### Set exercise
Identify each line of the listing below that contains the string "cplaneType" and copy those lines out in full. Treat uppercase and lowercase letters as different.

### Stored entries
-- Start --
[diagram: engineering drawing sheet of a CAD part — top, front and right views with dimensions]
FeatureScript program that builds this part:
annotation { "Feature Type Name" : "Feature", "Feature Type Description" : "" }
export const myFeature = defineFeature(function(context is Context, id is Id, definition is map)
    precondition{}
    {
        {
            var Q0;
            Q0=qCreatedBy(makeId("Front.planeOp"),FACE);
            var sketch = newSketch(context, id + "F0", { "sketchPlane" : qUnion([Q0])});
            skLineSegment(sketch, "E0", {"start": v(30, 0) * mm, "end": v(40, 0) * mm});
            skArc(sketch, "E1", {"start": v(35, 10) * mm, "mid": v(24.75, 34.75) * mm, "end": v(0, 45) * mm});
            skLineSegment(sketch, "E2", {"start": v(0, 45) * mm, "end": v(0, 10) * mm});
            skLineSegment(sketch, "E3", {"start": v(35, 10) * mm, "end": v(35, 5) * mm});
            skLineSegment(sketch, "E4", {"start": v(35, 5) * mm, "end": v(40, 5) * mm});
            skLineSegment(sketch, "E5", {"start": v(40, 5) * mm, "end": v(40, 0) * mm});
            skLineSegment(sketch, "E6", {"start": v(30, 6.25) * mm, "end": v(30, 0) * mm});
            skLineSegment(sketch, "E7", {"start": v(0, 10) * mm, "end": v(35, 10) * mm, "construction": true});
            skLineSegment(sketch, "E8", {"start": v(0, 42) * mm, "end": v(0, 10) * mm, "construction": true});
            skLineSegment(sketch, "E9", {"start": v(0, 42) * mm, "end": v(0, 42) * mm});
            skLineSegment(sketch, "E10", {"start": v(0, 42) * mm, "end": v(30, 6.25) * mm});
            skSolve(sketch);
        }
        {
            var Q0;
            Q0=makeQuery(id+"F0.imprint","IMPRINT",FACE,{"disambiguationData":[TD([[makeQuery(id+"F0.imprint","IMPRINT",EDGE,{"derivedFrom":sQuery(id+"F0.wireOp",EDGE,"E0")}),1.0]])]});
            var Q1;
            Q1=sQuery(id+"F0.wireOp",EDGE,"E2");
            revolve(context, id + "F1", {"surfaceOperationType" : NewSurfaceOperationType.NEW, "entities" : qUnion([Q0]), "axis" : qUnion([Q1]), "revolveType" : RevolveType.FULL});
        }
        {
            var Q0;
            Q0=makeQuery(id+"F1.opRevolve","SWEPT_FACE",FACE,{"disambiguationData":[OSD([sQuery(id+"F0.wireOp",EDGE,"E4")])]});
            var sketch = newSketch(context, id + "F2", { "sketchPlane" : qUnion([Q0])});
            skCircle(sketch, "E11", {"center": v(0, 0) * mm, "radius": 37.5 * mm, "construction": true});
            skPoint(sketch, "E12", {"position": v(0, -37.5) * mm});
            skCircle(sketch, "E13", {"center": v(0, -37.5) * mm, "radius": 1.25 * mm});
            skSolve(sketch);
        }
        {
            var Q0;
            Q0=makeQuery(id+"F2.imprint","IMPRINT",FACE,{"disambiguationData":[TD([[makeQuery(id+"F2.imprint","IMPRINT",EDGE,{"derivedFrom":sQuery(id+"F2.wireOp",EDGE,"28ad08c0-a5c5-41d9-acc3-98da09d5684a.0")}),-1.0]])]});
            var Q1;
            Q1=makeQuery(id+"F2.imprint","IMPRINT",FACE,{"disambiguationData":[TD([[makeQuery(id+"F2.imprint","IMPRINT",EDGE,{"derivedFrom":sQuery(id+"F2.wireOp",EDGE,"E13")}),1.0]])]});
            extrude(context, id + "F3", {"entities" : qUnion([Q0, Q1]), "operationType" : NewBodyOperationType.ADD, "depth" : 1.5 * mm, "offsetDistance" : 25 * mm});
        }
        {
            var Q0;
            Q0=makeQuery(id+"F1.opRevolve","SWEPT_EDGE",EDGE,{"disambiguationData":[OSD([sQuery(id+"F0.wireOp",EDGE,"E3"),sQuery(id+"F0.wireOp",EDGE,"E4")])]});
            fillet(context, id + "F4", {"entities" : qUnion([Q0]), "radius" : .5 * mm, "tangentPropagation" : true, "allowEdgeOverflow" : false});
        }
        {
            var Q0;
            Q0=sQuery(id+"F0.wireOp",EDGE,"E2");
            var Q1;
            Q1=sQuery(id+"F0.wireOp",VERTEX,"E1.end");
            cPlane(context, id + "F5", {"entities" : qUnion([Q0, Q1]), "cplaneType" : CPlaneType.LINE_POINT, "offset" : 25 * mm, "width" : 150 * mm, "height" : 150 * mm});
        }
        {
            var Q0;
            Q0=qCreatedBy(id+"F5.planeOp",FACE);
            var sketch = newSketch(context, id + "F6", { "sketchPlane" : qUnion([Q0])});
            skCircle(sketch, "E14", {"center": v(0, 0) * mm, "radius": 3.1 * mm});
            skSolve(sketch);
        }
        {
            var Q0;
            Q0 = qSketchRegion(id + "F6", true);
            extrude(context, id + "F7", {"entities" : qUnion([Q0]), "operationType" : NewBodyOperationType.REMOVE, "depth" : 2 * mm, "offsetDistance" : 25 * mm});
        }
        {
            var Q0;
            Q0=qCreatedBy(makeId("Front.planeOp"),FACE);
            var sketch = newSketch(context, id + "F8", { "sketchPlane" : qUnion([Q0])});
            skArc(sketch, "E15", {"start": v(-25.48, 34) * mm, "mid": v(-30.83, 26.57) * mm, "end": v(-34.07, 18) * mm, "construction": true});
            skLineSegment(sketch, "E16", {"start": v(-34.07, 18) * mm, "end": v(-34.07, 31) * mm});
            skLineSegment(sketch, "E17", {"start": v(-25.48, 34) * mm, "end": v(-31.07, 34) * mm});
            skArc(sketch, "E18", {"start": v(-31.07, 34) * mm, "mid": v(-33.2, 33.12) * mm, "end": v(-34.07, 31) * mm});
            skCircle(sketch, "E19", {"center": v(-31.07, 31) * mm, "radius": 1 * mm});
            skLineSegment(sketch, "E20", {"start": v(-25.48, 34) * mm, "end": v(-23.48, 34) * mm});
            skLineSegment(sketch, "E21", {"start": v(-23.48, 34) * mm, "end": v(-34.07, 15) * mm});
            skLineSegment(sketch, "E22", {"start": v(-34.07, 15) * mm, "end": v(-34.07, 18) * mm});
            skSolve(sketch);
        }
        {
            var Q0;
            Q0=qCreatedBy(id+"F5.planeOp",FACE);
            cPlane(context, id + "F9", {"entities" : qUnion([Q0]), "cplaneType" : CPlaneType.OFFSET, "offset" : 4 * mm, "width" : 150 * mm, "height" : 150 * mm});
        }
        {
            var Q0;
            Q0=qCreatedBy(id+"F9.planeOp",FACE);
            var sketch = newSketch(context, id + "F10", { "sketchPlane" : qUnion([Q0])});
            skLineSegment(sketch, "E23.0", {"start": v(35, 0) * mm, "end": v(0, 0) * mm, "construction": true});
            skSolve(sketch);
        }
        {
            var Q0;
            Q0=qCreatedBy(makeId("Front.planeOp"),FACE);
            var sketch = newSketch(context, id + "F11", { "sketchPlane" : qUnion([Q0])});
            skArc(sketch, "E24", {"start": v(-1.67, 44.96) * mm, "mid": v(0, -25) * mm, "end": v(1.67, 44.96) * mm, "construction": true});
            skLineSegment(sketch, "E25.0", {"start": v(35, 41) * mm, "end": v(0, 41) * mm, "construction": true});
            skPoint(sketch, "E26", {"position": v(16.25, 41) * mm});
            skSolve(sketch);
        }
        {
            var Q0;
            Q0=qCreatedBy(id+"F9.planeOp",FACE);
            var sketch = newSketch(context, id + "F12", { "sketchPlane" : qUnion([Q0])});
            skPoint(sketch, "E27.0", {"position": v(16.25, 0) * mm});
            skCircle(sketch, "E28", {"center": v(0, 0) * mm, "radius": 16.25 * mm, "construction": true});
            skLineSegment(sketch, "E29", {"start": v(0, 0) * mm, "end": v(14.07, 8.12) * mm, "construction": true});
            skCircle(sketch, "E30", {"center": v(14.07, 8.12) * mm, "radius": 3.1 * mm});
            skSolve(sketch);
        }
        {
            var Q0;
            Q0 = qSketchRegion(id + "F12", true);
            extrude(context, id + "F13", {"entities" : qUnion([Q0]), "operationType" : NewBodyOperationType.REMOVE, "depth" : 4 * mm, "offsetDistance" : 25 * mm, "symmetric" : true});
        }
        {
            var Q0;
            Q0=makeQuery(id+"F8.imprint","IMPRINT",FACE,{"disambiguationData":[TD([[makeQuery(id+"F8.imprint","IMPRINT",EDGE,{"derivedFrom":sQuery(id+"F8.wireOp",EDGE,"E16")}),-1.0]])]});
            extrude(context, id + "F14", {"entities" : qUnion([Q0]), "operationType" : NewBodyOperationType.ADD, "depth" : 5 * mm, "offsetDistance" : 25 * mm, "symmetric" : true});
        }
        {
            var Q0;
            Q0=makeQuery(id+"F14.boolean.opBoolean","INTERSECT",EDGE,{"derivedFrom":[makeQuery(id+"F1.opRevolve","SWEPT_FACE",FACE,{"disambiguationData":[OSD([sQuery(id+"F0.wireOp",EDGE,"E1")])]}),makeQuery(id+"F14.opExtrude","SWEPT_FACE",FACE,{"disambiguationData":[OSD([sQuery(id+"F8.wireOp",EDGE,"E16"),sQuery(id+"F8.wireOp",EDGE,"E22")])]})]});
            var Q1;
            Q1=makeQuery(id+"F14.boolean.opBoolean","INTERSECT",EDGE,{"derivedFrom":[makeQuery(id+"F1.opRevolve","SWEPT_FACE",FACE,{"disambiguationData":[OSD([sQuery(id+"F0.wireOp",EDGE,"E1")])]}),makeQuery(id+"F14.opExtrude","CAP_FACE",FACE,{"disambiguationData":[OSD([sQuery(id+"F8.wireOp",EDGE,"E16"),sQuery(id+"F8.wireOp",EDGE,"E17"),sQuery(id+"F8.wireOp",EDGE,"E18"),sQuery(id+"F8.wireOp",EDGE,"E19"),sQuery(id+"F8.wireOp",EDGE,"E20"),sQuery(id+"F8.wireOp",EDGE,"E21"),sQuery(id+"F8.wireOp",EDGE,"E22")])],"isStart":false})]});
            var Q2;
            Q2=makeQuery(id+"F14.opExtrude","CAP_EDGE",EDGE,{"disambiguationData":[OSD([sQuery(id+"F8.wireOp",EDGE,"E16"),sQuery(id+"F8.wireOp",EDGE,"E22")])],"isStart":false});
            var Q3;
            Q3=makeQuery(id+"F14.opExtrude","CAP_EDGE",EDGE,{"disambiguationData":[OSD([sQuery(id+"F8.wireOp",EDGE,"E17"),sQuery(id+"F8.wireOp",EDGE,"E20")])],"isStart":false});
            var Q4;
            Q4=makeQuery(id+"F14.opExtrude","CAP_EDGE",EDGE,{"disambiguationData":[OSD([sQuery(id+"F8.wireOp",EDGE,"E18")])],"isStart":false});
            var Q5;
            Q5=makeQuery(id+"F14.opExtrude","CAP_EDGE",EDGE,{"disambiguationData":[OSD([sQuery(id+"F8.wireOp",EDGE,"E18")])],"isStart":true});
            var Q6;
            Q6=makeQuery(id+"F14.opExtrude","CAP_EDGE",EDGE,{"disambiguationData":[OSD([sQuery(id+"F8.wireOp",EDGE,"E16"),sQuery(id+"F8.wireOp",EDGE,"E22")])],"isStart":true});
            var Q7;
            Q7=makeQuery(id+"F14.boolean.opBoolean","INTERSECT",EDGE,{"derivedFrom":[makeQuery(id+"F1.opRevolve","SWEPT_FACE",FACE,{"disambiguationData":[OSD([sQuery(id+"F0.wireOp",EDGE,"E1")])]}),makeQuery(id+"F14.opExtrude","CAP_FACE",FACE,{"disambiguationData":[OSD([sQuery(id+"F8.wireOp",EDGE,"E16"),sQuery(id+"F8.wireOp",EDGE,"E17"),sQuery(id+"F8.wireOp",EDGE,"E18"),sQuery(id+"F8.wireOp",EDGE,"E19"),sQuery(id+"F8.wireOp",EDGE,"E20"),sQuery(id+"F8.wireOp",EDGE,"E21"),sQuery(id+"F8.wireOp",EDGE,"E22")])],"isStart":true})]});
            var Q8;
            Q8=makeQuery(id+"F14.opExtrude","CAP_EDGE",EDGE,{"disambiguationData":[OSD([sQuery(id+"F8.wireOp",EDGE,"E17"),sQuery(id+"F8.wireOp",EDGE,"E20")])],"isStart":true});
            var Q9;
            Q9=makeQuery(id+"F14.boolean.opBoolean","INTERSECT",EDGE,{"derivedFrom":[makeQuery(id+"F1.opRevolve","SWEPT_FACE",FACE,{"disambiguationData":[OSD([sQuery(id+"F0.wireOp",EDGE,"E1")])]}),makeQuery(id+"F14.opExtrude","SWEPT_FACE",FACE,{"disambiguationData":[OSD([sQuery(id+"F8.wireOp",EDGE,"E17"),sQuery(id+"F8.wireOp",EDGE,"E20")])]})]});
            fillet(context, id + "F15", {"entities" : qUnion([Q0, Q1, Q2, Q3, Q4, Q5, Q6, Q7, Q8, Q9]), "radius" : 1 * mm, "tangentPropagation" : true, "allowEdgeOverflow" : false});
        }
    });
-- End --
### Output for this task
            cPlane(context, id + "F5", {"entities" : qUnion([Q0, Q1]), "cplaneType" : CPlaneType.LINE_POINT, "offset" : 25 * mm, "width" : 150 * mm, "height" : 150 * mm});
            cPlane(context, id + "F9", {"entities" : qUnion([Q0]), "cplaneType" : CPlaneType.OFFSET, "offset" : 4 * mm, "width" : 150 * mm, "height" : 150 * mm});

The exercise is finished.